India has inked deals to export around 1.5 million tonnes of the sweetener so far and more demand is expected from China and Indonesia, the official added.

“Discussions are on with the Chinese for early announcement of import quotas for sugar and rice for 2019 so that the Indian exporters are able to plan their shipments well in time,” officials added.

The government had sent officials to Bangladesh, China, Indonesia, Malaysia and South Korea to explore the possibility of exports at the government level.

Malaysia and Indonesia had earlier stated they could consider imports from India if duties on palm oil were cut.

The import duty on crude palm oil, originating from Malaysia, Indonesia and other members of the Association of South East Asian Nations (Asean), has been cut to 40 per cent from 44 per cent last month.
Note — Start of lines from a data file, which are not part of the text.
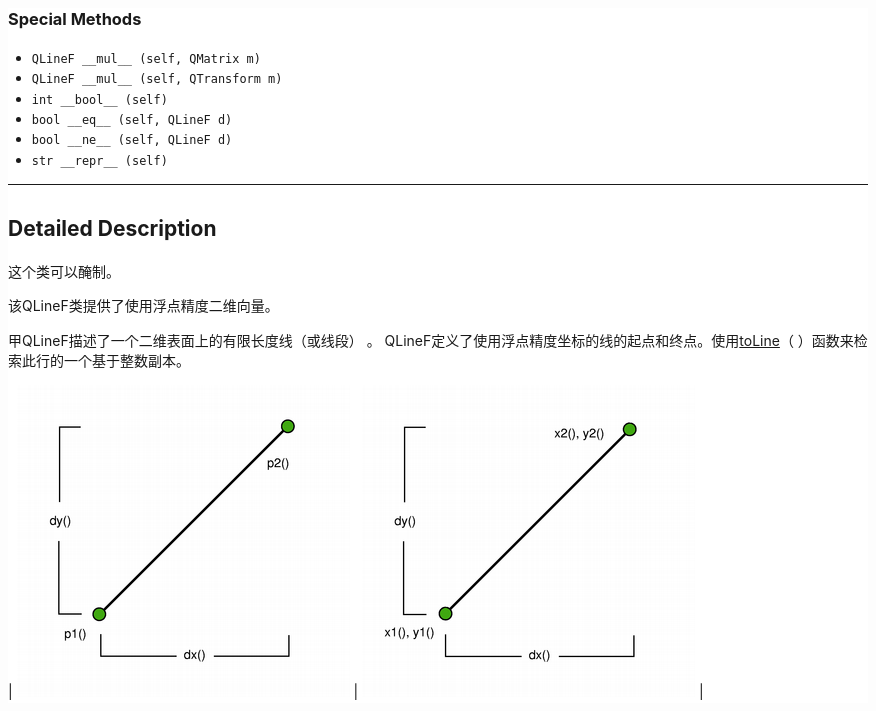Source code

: ### Special Methods

*   `QLineF __mul__ (self, QMatrix m)`
*   `QLineF __mul__ (self, QTransform m)`
*   `int __bool__ (self)`
*   `bool __eq__ (self, QLineF d)`
*   `bool __ne__ (self, QLineF d)`
*   `str __repr__ (self)`

* * *

## Detailed Description

这个类可以醃制。

该QLineF类提供了使用浮点精度二维向量。

甲QLineF描述了一个二维表面上的有限长度线（或线段） 。 QLineF定义了使用浮点精度坐标的线的起点和终点。使用[toLine](qlinef.html#toLine)（ ）函数来检索此行的一个基于整数副本。

| ![](img/qline-point.png) | ![](img/qline-coordinates.png) |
The duty on the import of refined palm oil has been lowered to 45 per cent from 54 per cent, if imported from Malaysia, and to 50 per cent, if imported from other Asean members.

The government has asked millers to export 5 million tonnes of sugar mandatorily this year and has even given financial assistance to facilitate trade.
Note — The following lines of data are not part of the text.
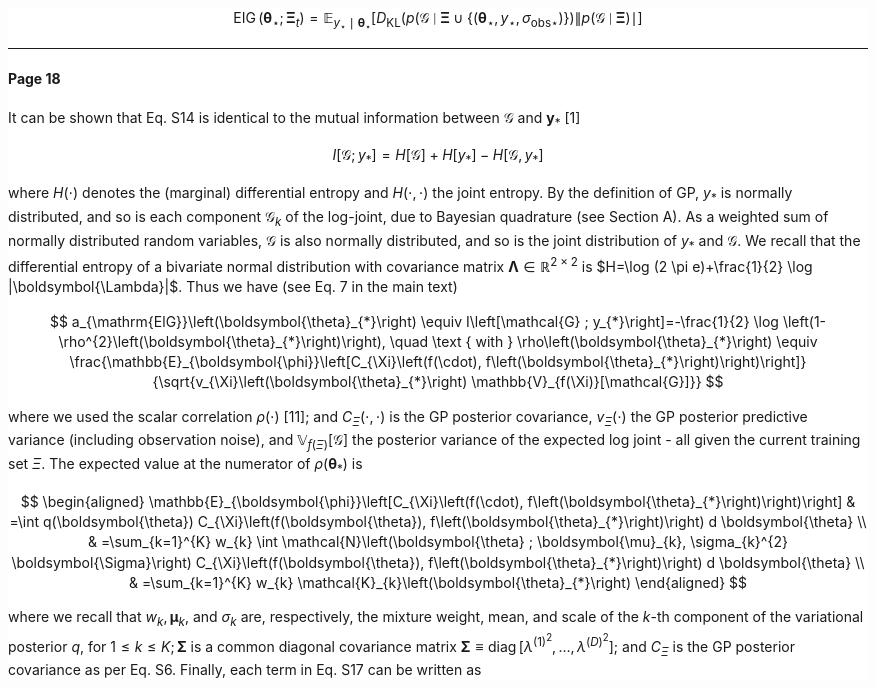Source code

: $$
\operatorname{EIG}\left(\boldsymbol{\theta}_{\star} ; \boldsymbol{\Xi}_{t}\right)=\mathbb{E}_{y_{\star} \mid \boldsymbol{\theta}_{\star}}\left[D_{\mathrm{KL}}\left(p(\mathcal{G} \mid \boldsymbol{\Xi} \cup\left\{\left(\boldsymbol{\theta}_{\star}, y_{\star}, \sigma_{\mathrm{obs} \star}\right)\right\}\right) \| p(\mathcal{G} \mid \boldsymbol{\Xi}) \mid\right]
$$

---

#### Page 18

It can be shown that Eq. S14 is identical to the mutual information between $\mathcal{G}$ and $\boldsymbol{y}_{*}$ [1]

$$
I\left[\mathcal{G} ; y_{*}\right]=H[\mathcal{G}]+H\left[y_{*}\right]-H\left[\mathcal{G}, y_{*}\right]
$$

where $H(\cdot)$ denotes the (marginal) differential entropy and $H(\cdot, \cdot)$ the joint entropy. By the definition of GP, $y_{*}$ is normally distributed, and so is each component $\mathcal{G}_{k}$ of the log-joint, due to Bayesian quadrature (see Section A). As a weighted sum of normally distributed random variables, $\mathcal{G}$ is also normally distributed, and so is the joint distribution of $y_{*}$ and $\mathcal{G}$. We recall that the differential entropy of a bivariate normal distribution with covariance matrix $\boldsymbol{\Lambda} \in \mathbb{R}^{2 \times 2}$ is $H=\log (2 \pi e)+\frac{1}{2} \log |\boldsymbol{\Lambda}|$. Thus we have (see Eq. 7 in the main text)

$$
a_{\mathrm{ElG}}\left(\boldsymbol{\theta}_{*}\right) \equiv I\left[\mathcal{G} ; y_{*}\right]=-\frac{1}{2} \log \left(1-\rho^{2}\left(\boldsymbol{\theta}_{*}\right)\right), \quad \text { with } \rho\left(\boldsymbol{\theta}_{*}\right) \equiv \frac{\mathbb{E}_{\boldsymbol{\phi}}\left[C_{\Xi}\left(f(\cdot), f\left(\boldsymbol{\theta}_{*}\right)\right)\right]}{\sqrt{v_{\Xi}\left(\boldsymbol{\theta}_{*}\right) \mathbb{V}_{f(\Xi)}[\mathcal{G}]}}
$$

where we used the scalar correlation $\rho(\cdot)$ [11]; and $C_{\Xi}(\cdot, \cdot)$ is the GP posterior covariance, $v_{\Xi}(\cdot)$ the GP posterior predictive variance (including observation noise), and $\mathbb{V}_{f(\Xi)}[\mathcal{G}]$ the posterior variance of the expected log joint - all given the current training set $\Xi$.
The expected value at the numerator of $\rho\left(\boldsymbol{\theta}_{*}\right)$ is

$$
\begin{aligned}
\mathbb{E}_{\boldsymbol{\phi}}\left[C_{\Xi}\left(f(\cdot), f\left(\boldsymbol{\theta}_{*}\right)\right)\right] & =\int q(\boldsymbol{\theta}) C_{\Xi}\left(f(\boldsymbol{\theta}), f\left(\boldsymbol{\theta}_{*}\right)\right) d \boldsymbol{\theta} \\
& =\sum_{k=1}^{K} w_{k} \int \mathcal{N}\left(\boldsymbol{\theta} ; \boldsymbol{\mu}_{k}, \sigma_{k}^{2} \boldsymbol{\Sigma}\right) C_{\Xi}\left(f(\boldsymbol{\theta}), f\left(\boldsymbol{\theta}_{*}\right)\right) d \boldsymbol{\theta} \\
& =\sum_{k=1}^{K} w_{k} \mathcal{K}_{k}\left(\boldsymbol{\theta}_{*}\right)
\end{aligned}
$$

where we recall that $w_{k}, \boldsymbol{\mu}_{k}$, and $\sigma_{k}$ are, respectively, the mixture weight, mean, and scale of the $k$-th component of the variational posterior $q$, for $1 \leq k \leq K ; \boldsymbol{\Sigma}$ is a common diagonal covariance matrix $\boldsymbol{\Sigma} \equiv \operatorname{diag}\left[\lambda^{(1)^{2}}, \ldots, \lambda^{(D)^{2}}\right] ;$ and $C_{\Xi}$ is the GP posterior covariance as per Eq. S6. Finally, each term in Eq. S17 can be written as


[^0]: \* Previous affiliation: Department of Basic Neuroscience, University of Geneva.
Industry sources indicated cane arrears could reach about Rs 35,000 crore by mid-April, when sugar production would be at its peak. Production is estimated at about 60 lakh tonnes, while sales are seen at only 20 lakh tonnes, adding pressure to the working capital of the mills and limiting their ability to pay arrears.

Ex mill sugar prices are in the range of Rs 29-30 per kg, about Rs 5-6 per kg below the production cost.
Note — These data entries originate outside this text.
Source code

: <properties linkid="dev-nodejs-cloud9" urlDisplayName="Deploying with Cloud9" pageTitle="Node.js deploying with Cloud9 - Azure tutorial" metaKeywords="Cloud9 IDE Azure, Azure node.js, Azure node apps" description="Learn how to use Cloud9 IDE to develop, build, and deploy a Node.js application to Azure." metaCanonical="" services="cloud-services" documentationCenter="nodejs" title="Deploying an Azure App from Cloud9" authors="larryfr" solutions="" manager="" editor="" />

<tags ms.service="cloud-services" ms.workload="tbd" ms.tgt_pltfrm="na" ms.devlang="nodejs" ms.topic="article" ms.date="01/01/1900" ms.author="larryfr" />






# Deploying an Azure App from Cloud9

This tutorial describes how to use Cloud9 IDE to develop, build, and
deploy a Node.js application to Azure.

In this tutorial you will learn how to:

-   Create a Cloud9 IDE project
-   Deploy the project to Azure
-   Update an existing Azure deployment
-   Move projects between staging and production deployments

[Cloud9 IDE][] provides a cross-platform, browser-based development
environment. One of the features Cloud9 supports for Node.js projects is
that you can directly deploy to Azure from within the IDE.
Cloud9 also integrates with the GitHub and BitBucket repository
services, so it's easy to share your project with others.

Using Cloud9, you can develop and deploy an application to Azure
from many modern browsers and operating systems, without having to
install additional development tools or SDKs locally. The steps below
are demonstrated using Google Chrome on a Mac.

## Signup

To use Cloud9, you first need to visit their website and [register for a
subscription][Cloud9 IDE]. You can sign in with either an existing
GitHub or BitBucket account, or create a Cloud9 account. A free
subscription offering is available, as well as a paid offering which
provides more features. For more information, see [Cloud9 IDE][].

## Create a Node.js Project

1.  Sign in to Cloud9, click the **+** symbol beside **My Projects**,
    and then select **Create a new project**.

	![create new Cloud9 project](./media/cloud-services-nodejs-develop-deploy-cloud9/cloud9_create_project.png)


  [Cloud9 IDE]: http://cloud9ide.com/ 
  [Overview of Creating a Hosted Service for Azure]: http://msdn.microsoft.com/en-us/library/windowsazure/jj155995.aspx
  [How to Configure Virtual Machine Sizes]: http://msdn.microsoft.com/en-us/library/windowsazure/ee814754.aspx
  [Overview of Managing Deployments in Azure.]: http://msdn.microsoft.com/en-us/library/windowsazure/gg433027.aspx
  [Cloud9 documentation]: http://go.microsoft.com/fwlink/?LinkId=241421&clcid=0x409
Sources said the government was worried cane arrears would peak around the time of the Lok Sabha elections. The two states — Maharashtra and Uttar Pradesh — account for almost 75 per cent of the sugarcane grown in the country and will have the maximum number of farmers waiting for arrears.

Uttar Pradesh has 80 seats in the Lok Sabha, while Maharashtra has 48 members. Both the states are ruled by the BJP.